I cared for my Aunt Naomi until she passed away five years ago. She was in and out of the hospital and nursing home before she left this world. If you're ill and in the hospital, it's best to have someone who can advocate for you. Here's a perfect example of what I'm talking about:
Aunt Naomi had been in the hospital for a few days. On the third day, the nurse told me they were discharging her to go home. Naomi insisted that she didn't feel well. I informed the nurse that she needed to go to a nursing home in her condition. We couldn't take care of her at home. Here's what the nurse had to say:
Nurse: I'm not letting her go to a nursing home. She will go downhill in a nursing home. Sometimes family just has to step up to the plate.
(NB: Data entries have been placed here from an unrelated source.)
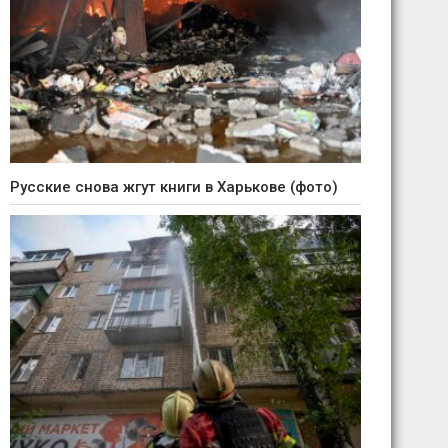
Русские снова жгут книги в Харькове (фото)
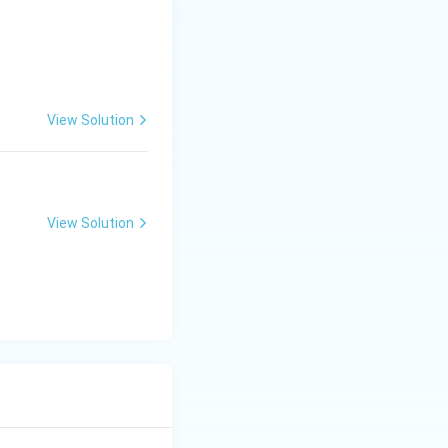
View Solution
View Solution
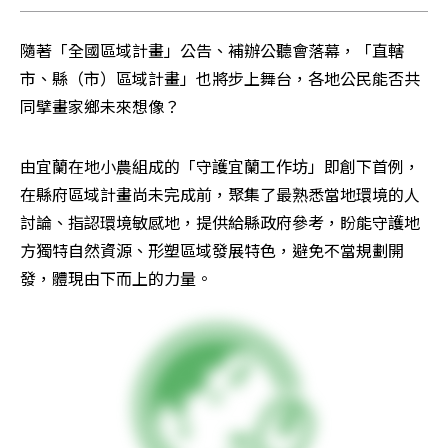
隨著「全國區域計畫」公告、補辦公聽會落幕，「直轄
市、縣（市）區域計畫」也將步上舞台，各地公民能否共
同擘畫家鄉未來想像？
由宜蘭在地小農組成的「守護宜蘭工作坊」即創下首例，
在縣府區域計畫尚未完成前，聚集了最熟悉當地環境的人
討論、指認環境敏感地，提供給縣政府參考，盼能守護地
方獨特自然資源、形塑區域發展特色，避免不當規劃開
發，體現由下而上的力量。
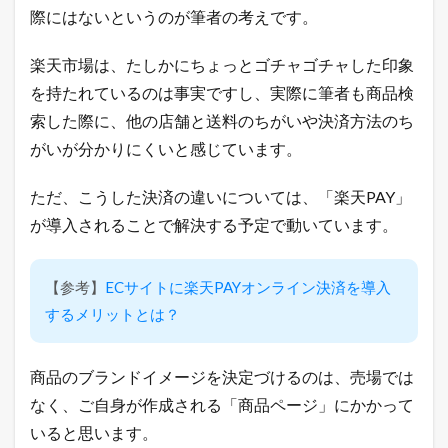
際にはないというのが筆者の考えです。
楽天市場は、たしかにちょっとゴチャゴチャした印象
を持たれているのは事実ですし、実際に筆者も商品検
索した際に、他の店舗と送料のちがいや決済方法のち
がいが分かりにくいと感じています。
ただ、こうした決済の違いについては、「楽天PAY」
が導入されることで解決する予定で動いています。
【参考】
ECサイトに楽天PAYオンライン決済を導入
するメリットとは？
商品のブランドイメージを決定づけるのは、売場では
なく、ご自身が作成される「商品ページ」にかかって
いると思います。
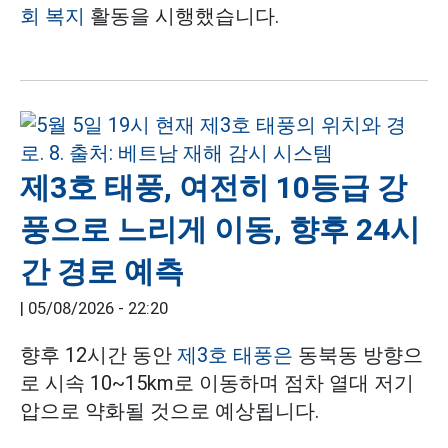
회 복지
활동을 시행했습니다.
제3호 태풍, 여전히 10등급 강
풍으로 느리게 이동, 향후 24시
간 경로 예측
|
05/08/2026 - 22:20
향후 12시간 동안
제3호 태풍은
동북동 방향으
로 시속 10~15km로 이동하며 점차 열대 저기
압으로 약화될 것으로 예상됩니다.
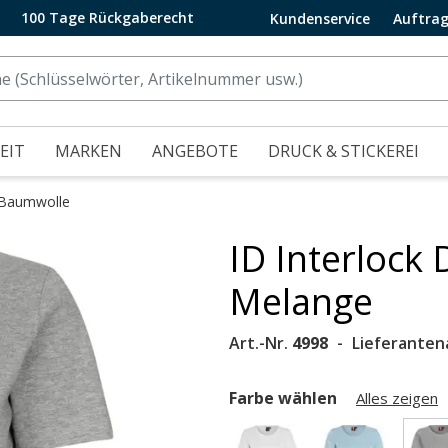
100 Tage Rückgaberecht
Kundenservice
Auftrag
EIT
MARKEN
ANGEBOTE
DRUCK & STICKEREI
 Baumwolle
ID Interlock
.
Melange
Art.-Nr.
4998
Lieferanten
Farbe wählen
Alles zeigen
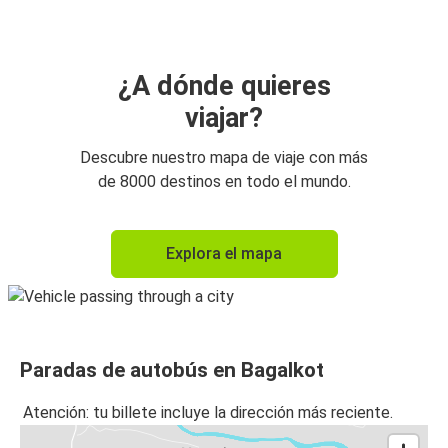
¿A dónde quieres
viajar?
Descubre nuestro mapa de viaje con más
de 8000 destinos en todo el mundo.
Explora el mapa
Paradas de autobús en Bagalkot
Atención: tu billete incluye la dirección más reciente.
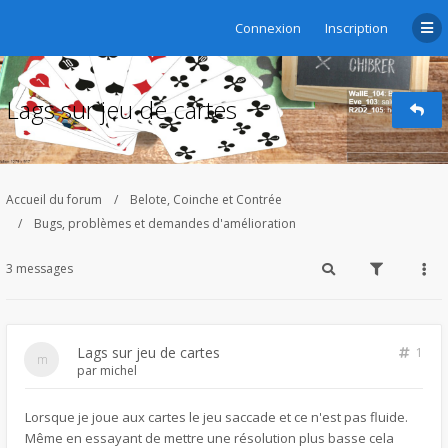
Connexion
Inscription
Lags sur jeu de cartes
Accueil du forum
Belote, Coinche et Contrée
Bugs, problèmes et demandes d'amélioration
3 messages
Lags sur jeu de cartes
1
par
michel
Lorsque je joue aux cartes le jeu saccade et ce n'est pas fluide.
Même en essayant de mettre une résolution plus basse cela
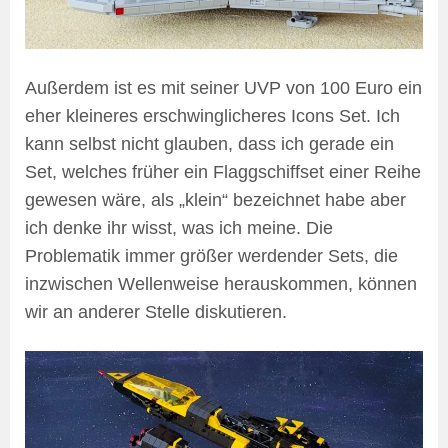
Außerdem ist es mit seiner UVP von 100 Euro ein
eher kleineres erschwinglicheres Icons Set. Ich
kann selbst nicht glauben, dass ich gerade ein
Set, welches früher ein Flaggschiffset einer Reihe
gewesen wäre, als „klein“ bezeichnet habe aber
ich denke ihr wisst, was ich meine. Die
Problematik immer größer werdender Sets, die
inzwischen Wellenweise herauskommen, können
wir an anderer Stelle diskutieren.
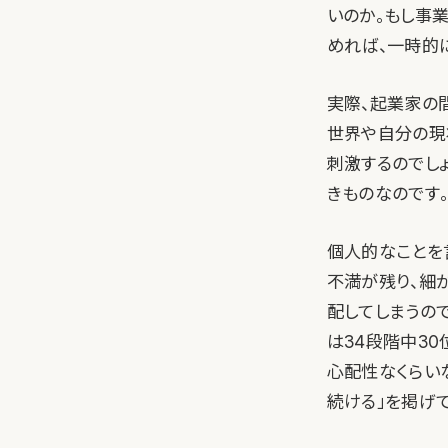
いのか。もし事
めれば、一時的
実際、起業家の間
世界や自分の現
刺激するのでし
きものなのです
個人的なことを
不満が残り、細
配してしまうので
は34段階中3
心配性なくらいな
続ける」を掲げ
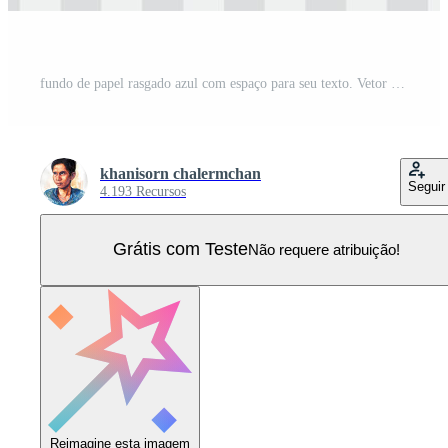
fundo de papel rasgado azul com espaço para seu texto. Vetor Pro
khanisorn chalermchan
Seguir
4.193 Recursos
Grátis com Teste
Não requere atribuição!
Reimagine esta imagem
Me: I'd like to speak to the doctor.
The nurse goes to the nurses station and calls the doctor. I'm watching from the hallway as she's speaking to him.
Nurse: Blah, blah, blah, blah.
She comes and tells me the doctor wants to speak to me.
Doctor: I can't approve the nursing home for Naomi.
Aunt Naomi is sent home by ambulance. As I got her into bed, she said she felt really sick. An hour later, I sent her back to the emergency hospital via the paramedics.
After some tests were run, the doctor informs me that she has pneumonia and a blocked bowl. They had to run a tube down her nose into her stomach to pump out the green bile that had backed up. It was not a pretty sight.
Lesson Learned: My Aunt Naomi would have died a very unpleasant death at home if I had not acted decisively. There were other relatives in the house, and I asked them what they thought we should do. All I got was "I don't know." Take action when you know something is wrong. Don't let medical personnel intimidate you. Take control when you see other family members are being passive or apathetic.